Me

Di Maio ha detto che il testo sulla pace fiscale è stato modificato da “una manina”. Scontro M5S-Lega

Il vicepremier ha dichiarato che nel decreto fiscale sono state inserite norme sul condono e sullo scudo fiscale prima dell'invio al Quirinale e ha annunciato un esposto in Procura

Immagine di copertina

Il vicepremier Luigi Di Maio ha denunciato l’intervento di una presunta “manina” che avrebbe modificato a sua insaputa il testo del del decreto fiscale collegato alla manovra. (Qui il testo)

Secondo Di Maio, in particolare, dopo l’approvazione del testo da parte del Consiglio dei ministri e prima dell’invio del decreto al Quirinale, la “manina” avrebbe inserito nel documento norme sul condono e sullo scudo fiscale per i capitali all’estero.

Il vicepremier lo ha dichiarato mercoledì 17 ottobre 2018 durante la registrazione del programma tv Porta a Porta e lo ha poi ribadito con un post su Facebook, annunciando anche che presenterà una denuncia in Procura.

Di Maio ha sottolineato che, se il testo del decreto non sarà modificato, il Movimento Cinque Stelle non lo voterà (cos’è la pace fiscale).

Da parte sua, peraltro, il Quirinale ha fatto sapere di non aver ricevuto alcun testo, mentre dalla Lega sono arrivate dichiarazioni che lasciano intendere rapporti tesi all’interno del governo.

Il presidente del Consiglio Giuseppe Conte, in visita a Bruxelles, ha bloccato l’invio ufficiale del testo al Quirinale. Il decreto fiscale, hanno spiegato fonti di Palazzo Chigi, è stato anticipato al Quirinale in via meramente informale. “Non c’è nessuna frattura tra Lega e M5s, controllerò il testo articolo per articolo e sarà inviato al Quirinale”, ha detto il premier.

“Ai miei uffici è stato riferito che il testo era giunto al Quirinale: se il testo non è ancora arrivato al Quirinale allora basterà lo stralcio di quella parte e non sarà nemmeno necessario riunire il Cdm”, ha affermato Di Maio.

Il vicepremier ha precisato che non dubita degli alleati di governo: “Non ho ragione di dubitare della Lega, ci siamo stretti la mano”, ha detto.

Di Maio ha confermato “la fiducia in tutto questo governo”. “Ma se ci facciamo passare sotto il naso testi così allora inizieranno i problemi grossi, ovvero che qualcuno si mette in testa di poter fregare il governo”, ha aggiunto.

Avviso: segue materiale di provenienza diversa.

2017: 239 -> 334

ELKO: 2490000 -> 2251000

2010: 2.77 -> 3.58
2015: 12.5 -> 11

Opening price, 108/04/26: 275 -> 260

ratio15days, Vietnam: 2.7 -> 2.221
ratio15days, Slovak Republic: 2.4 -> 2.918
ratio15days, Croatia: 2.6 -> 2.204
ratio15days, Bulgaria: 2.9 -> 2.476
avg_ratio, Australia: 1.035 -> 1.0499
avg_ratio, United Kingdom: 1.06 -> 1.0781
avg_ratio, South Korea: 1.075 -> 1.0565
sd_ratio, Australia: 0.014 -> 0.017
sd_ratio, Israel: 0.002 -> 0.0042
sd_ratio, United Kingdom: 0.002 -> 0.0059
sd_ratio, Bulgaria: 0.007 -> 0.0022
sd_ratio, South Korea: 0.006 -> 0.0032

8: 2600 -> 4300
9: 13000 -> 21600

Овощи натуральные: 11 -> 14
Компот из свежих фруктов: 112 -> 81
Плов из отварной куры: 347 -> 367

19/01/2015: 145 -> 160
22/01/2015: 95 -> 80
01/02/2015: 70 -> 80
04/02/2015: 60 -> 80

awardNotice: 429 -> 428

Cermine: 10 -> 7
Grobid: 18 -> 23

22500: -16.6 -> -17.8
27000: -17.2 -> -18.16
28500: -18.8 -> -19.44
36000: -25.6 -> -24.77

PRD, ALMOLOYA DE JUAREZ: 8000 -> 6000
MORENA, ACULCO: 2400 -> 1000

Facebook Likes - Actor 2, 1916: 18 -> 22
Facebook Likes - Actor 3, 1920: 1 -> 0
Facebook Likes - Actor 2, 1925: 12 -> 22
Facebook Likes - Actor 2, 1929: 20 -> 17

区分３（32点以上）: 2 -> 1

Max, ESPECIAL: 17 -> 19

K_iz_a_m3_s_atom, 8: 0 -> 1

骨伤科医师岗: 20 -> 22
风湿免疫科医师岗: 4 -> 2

Dagli alleati della Lega le reazioni alla denuncia del leader M5S sono state, però, gelide.

“Noi siamo gente seria e non sappiamo niente di decreti truccati, stiamo lavorando giorno e notte sulla riduzione delle tasse, sulla legge Fornero e sulla chiusura delle liti fra cittadini ed Equitalia”, hanno dichiarato fonti vicine ai vertici del Carroccio.

“Tutti sapevano”, ha assicurato Massimo Garavaglia, sottosegretario leghista all’Economia.

Nel pomeriggio di giovedì 18 ottobre sulla vicenda è intervenuto anche il vicepremier leghista Matteo Salvini.

“Io quello che abbiamo discusso per ore ed ore in Consiglio dei ministri l’ho trovato scritto, nessuna manina”, ha detto mentre si trovava a Bolzano per un comizio elettorale. “Il decreto è quello e quello resta non possiamo approvare un decreto e modificarlo il giorno dopo. Poi non so se ci sono dibattiti all’interno dei Cinque Stelle”.

Salvini ha anche smentito la possibilità di una nuova convocazione del Consiglio dei ministri. “Domani sono in Trentino e domenica entro in clima derby (inteso come Inter-Milan, ndr). Io vado avanti come sul tunnel del Brennero, è inutile fare buchi e poi fermarsi”, ha sottolineato.

Tuttavia, da parte dei Cinque Stelle si tira dritto sulla linea Di Maio.

“L’accordo politico raggiunto martedì a Palazzo Chigi era un altro: nessuno scudo fiscale o non punibilità per gli evasori. Noi non aiutiamo i capitali mafiosi”, hanno detto fonti pentastellate all’agenzia di stampa Adnkronos. “Non è più questione di ‘manina’ dei tecnici per noi un testo così finisce dritto nella pattumiera”.